Do nothing but immerse yourself in the language. Take a couple days of rest.
Then return to work freed of the huge mistake that is PHP.

------
senthil_rajasek
More a trick than a best practice, heredoc

[http://us.php.net/manual/en/language.types.string.php#langua...](http://us.php.net/manual/en/language.types.string.php#language.types.string.syntax.heredoc)

You should recognize this immediately if you have done any unix shell
scripting.

I use it to spit out large pieces of HTML.

------
kwamenum86
Write your own collection of object oriented php classes or use someone
else's. This will speed up your projects a ton. I tend to stay away from
frameworks unless it is commissioned work that involves a lot of boiler plate
code (forum, blog, etc.).

------
haasted
I think it would be a better idea to look at an application than a framework.
It will likely match your future work better.
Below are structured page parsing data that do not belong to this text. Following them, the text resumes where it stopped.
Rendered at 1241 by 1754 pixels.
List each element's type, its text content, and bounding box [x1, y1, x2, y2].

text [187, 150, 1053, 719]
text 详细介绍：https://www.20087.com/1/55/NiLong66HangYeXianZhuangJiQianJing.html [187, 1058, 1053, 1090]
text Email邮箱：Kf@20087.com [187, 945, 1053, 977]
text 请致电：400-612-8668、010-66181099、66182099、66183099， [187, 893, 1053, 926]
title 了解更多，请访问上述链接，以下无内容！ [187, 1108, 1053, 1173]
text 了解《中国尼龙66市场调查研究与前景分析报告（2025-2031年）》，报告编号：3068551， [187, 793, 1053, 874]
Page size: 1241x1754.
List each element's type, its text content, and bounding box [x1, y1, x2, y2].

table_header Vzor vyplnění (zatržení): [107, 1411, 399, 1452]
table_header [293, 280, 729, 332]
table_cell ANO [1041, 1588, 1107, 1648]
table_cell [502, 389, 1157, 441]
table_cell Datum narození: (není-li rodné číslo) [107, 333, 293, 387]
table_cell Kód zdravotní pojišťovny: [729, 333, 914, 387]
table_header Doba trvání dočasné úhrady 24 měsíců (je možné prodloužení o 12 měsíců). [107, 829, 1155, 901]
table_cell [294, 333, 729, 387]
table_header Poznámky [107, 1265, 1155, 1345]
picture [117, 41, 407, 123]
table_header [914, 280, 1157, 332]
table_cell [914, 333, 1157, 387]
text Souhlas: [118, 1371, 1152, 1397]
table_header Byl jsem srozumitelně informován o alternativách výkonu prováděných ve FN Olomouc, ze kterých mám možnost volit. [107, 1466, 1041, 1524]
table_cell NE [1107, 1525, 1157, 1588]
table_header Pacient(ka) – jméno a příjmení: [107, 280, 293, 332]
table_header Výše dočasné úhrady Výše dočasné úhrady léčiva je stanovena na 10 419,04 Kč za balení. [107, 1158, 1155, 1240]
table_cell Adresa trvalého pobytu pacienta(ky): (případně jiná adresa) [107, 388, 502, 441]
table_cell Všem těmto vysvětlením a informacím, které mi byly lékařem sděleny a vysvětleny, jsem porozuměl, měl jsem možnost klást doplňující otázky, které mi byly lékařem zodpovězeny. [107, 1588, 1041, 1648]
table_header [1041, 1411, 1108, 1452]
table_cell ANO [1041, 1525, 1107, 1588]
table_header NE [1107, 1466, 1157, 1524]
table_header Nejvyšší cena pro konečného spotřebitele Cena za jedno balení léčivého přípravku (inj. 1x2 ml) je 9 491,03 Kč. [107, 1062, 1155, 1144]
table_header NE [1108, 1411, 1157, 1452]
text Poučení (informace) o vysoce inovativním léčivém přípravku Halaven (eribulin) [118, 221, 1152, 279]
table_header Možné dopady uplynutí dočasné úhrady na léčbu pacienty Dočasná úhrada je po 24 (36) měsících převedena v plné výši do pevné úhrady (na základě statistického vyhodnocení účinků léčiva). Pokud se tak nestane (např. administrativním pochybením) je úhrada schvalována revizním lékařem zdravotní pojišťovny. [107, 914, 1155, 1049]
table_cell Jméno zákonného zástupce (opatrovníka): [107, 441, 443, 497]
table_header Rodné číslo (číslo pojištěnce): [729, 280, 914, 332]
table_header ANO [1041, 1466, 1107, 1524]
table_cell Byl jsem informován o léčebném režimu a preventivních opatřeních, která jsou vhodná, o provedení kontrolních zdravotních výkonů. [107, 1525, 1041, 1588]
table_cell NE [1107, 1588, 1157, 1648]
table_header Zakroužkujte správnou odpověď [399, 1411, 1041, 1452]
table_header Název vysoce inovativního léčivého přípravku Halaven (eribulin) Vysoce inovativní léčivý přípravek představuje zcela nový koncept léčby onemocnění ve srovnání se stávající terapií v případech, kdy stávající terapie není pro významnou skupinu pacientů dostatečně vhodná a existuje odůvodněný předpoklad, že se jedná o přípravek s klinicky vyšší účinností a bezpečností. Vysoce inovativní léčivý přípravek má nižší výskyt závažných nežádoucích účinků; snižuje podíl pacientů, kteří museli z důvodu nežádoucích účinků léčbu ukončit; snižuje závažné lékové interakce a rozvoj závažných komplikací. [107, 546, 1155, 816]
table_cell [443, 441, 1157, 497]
MediaWiki has in my experience a very well-written codebase, so I would
designate it a good candidate for code-reading.

------
sunkencity
if speed of execution is relevant, just use echo (which takes any number of
arguments), and single quoted strings (concatenating, or parsing double quoted
strings is slower):

function user_profile_link ($user) { echo '<a href="/user/', $user->profile,
'">', $user->name, '</a>'; }

------
thwarted
list() isn't a function, it just looks like one, just like array() looks like
a function but isn't. There apparently wasn't enough syntax to spend on making
things like this less ambiguous, but now we do have \ as a namespace
separator.

------
andreyf
Cool PHP trick: write a compiler from a better language to PHP and write your
code in that ;)